Why have a giant HR department when an AI agent can match talent globally in seconds? Why have middle managers coordinating teams when autonomous systems can optimize projects automatically?
That’s the crux of the “Coasean Singularity” described in this paper.
It argues that AI agents will enable markets to run so efficiently that the walls between companies and customers will begin to crumble.
In this world, business will become a web of people and AI systems trading, building, and investing together in real-time. And that could cause corporations as we know them today to eventually cease to exist.
I believe this paper has merit. But it doesn’t mean we’re nearing the end of capitalism. We’re just entering the next phase.
Every major economic revolution from the Industrial Age to the Internet era has reduced friction. And whenever that happens, new business models emerge.
For example, the relatively recent wave of digital platforms like Uber, Amazon and Airbnb replaced layers of inefficiency with efficient algorithms.

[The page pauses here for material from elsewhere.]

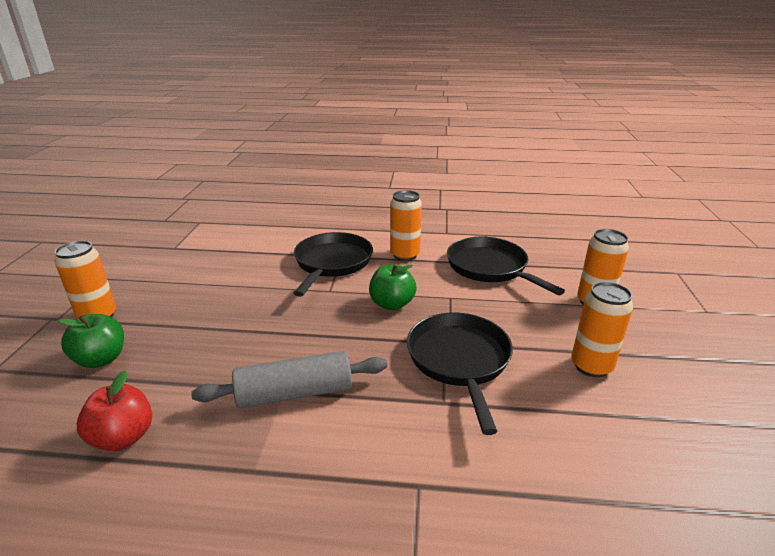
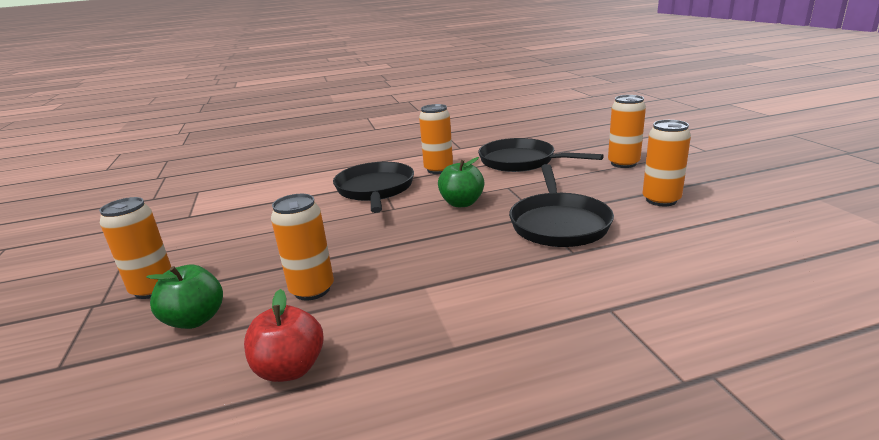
camera: 20 degrees left, 5 degrees down
grey rolling pin [191,351,387,408] -> none
black pan [407,313,513,435] -> black pan turned 150 degrees counterclockwise [509,164,614,247]
none -> orange can [271,194,334,300]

In doing so, they created new markets for transportation, consumer goods and travel.
But even these systems are still centralized. They rely on a corporation to keep things running.
The next wave could be very different.
Because in an agent-driven economy, your personal AI will represent you across markets. It will negotiate with other agents and execute contracts for you instantly. In a sense, you’ll become a company of one.
And we can already see this shift starting to happen.
OpenAI’s GPTs and Anthropic’s Claude agents are learning to act independently across the web. Meanwhile, blockchain-based startups like Fetch.ai and Autonolas are experimenting with decentralized networks where AI agents can negotiate and trade on their own.
Of course, “perfect” efficiency will come with its own set of problems.
When millions of agents can apply for the same job or bid on the same asset in milliseconds, all that noise could easily overwhelm the signal.
Economists call this “agent congestion.”
And as we’ve talked about before, there’s still the “proof-of-personhood” problem.
In a world where everyone’s agent looks, sounds and acts human, how do we prove we’re not dealing with bots?
I believe these issues are going to create an entirely new industry in digital identity verification.
After all, the Internet created a market for web infrastructure, and cloud computing created a market for data infrastructure.
I’m convinced the agent economy is poised to create a market for trust infrastructure.
So who will be the winners of this next phase?
In my opinion, they’re likely to be the infrastructure builders: the platforms that host autonomous agents and the marketplaces that let those agents trade safely. And, of course, the networks that verify human identity.
Here’s My Take
I believe the Coasean Singularity won’t kill capitalism. It’ll supercharge it.
A big reason why everyone is rushing into AI investments is the belief that this coming shift is a multi-trillion-dollar opportunity.
AI will drain all of the inefficiencies out of markets, and could rewrite the idea of a corporation itself.
In the next decade, the world’s biggest “company” might not have employees or offices at all. It could be a self-running network of AI agents trading, building and investing on our behalf.
Humans will likely still guide the mission, but we’ll let AI do the heavy lifting.
And if this sounds far-fetched, remember that the idea of an online company existing once sounded “out there” too.